[Text shown]
☆ ☆ ☆ ☆ ☆ ☆ ☆

Tag Archives: Carrie Mae Weems

Marianne Hirsch – Family Frames

I read the book Family Frames, photography, narrative and postmemory while inside during a period of ‘social isolation’. I admit that I might not otherwise have managed to finish it in one sitting (albite over several days) because of its complexity.  The book is a combination of an autobiography, a discussion of others work; written, photographic and cinematic and a description of how Hirsh sees both photography and writing as a way to describe memories of yourself, postmemories (of the past), and ways of making portraits (allo-portraits) by combining all of these together. It is interlaced with feminist and sociological theories and also other people’s thoughts on photography (specifically Barthes). Much of the book is based on ways of imagining the Holocaust and its description in photography and writing. It ended by raising more questions in my mind than it resolved – but maybe all books should do this.

While I was reading this, I walked around our local park and looked at the memorial benches in the formal garden. They all have a simple plaque, with a name, a date and sometimes a few additional words. I knew none of the people commemorated – but they still brought back memories of my own. These are family memories in themselves.

Some notes from this (very complex) book and added thoughts in italics.

Family frames:

  • Talks about Barthes and the picture of his mother that he refused to show. Gazes circulate. The mother becomes the child. The punctum is private. Text and image together tell a story. The photo is linked by an umbilical cord to the viewer. The referent (the thing that was photographed) is/was present and now absent. ‘Photographs, as the only material traces of an irrecoverable past, derive their power and their important cultural role from their embeddedness in the fundamental rites of family life’ (p.5). The photograph is evidence. It shows time.
  • Eastman production of Kodak was aimed at everyone – the means to tell a family story. It tells the family myth, a collaboration between photographer and the viewer. The photograph often shows what we wish – not was actually was.
  • Looking within a family is mutual – self and other, subject and object. How do we describe this? But what about the external gaze? Each culture has an ideal – and the images are read though that.
  • ‘Family photography can operate at this junction between personal memory and social history, between public myth and personal unconscious’ (Holland and Spence, 1991).

Mourning and post memory:

  • Pictures can become emblems, especially if disseminated widely (both for the family, and wider world)
  • Photographs represent both life and death; note Sontag quote ‘Photographs state the innocence, the vulnerability of lives heading towards their own destruction and this link between photography and death haunts all photos of people’ (Sontag, 1978) v. Barthes connection to life (umbilical cord)
  • Pictures can show horror (holocaust, but also any major trauma) – context helps. The horror is in the imagination of what happened and also the ‘might-have-been’. Family images do not always make for painless reading. I have a selection of images from my mother’s time in Germany in WWII having a great time with the army – her memories were of fun – but not linked to anything else occurring then.

☆ ☆ ☆ ☆ ☆ ☆ ☆

[Data for analysis]

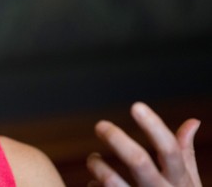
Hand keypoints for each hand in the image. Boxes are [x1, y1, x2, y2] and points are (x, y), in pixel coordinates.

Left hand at [87, 102, 201, 186]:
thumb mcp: (188, 184)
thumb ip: (185, 154)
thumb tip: (192, 121)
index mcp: (180, 182)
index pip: (170, 149)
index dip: (154, 126)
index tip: (136, 105)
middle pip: (138, 160)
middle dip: (117, 138)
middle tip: (100, 125)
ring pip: (111, 181)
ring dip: (97, 165)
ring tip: (93, 159)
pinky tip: (94, 185)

☆ ☆ ☆ ☆ ☆ ☆ ☆

[What is required]
Pick up the notes on Family Frames after their last line and write what comes next.

[Result of the exercise]
  • Postmemory – the memory of a child of something that happened before they were born, mediated by stories from the past, especially traumatic ones. Memory itself is ‘a double-coded system of mental storage and retrieval’ quoted from W.T.J. Mitchell (p.22)
  • Photographs as leftovers, fragments, building blocks!
  • Does an image anesthetize horror – and therefore make it less (especially in the context of the amount of truly horrific ‘fantasy’ films and novels circulating at present). Are people desensitised by this as much as by repeated looking?
  • Photos can keep memory alive – but a shrine – any picture will be altered by other memories, altered by words (especially if modulated via someone else’s memory). The photo as a memento mori. The living may compete with the photo (and can never win). A photo can stand in for anyone (especially if indistinct).

Reframing the human family romance:

  • Family images act to consolidate the group – it may include ‘guests’ but they still remain ‘other’. There will be a familial gaze. Much photography has a function o support the family group. Photos are taken of the ’best bits’.
  • Photography came to show the idea of a global human family – the Family of Man, a ‘universal brotherhood’. A post-war attempt to show human universality.
  • The freezing of the image acts to perpetuate a myth of the family as stable and universal (very much a Western view) – a nuclear family. A romance. An ideal.
  • The family is constituted by ‘familial’ looks, the family album makes the relationship (or the shoe box of pictures) – the idea of a back and forward gaze – ‘the mirror sees you’. But how does that work in the context of an exhibition? Steichen’s idea of producing a sense that ‘everybody is the same’ depended on the photo’s being of individuals, seemingly private rather than public, a fantasy of love (although all white and heterosexual).
  • How does the fantasy of love fit against the images of war? How do the different races show similarity? Or does it actually point out the differences (and the American/European feeling of superiority)? ‘They can become like us, but we don’t have to become like them’ (p.58). Why are most of the photographers American or European even when the subject was not?
  • Paula Rabinowitz – “the story that seeks to ‘know’ though what it can ‘see’ of the other finds, not the other, but itself” (Rabinowitz, 1992) very relevant to identity and looking at images of other people
  • There is not a simple/single notion of a human family (true when she wrote this in the ‘90’s, even more so today in the 2020’s)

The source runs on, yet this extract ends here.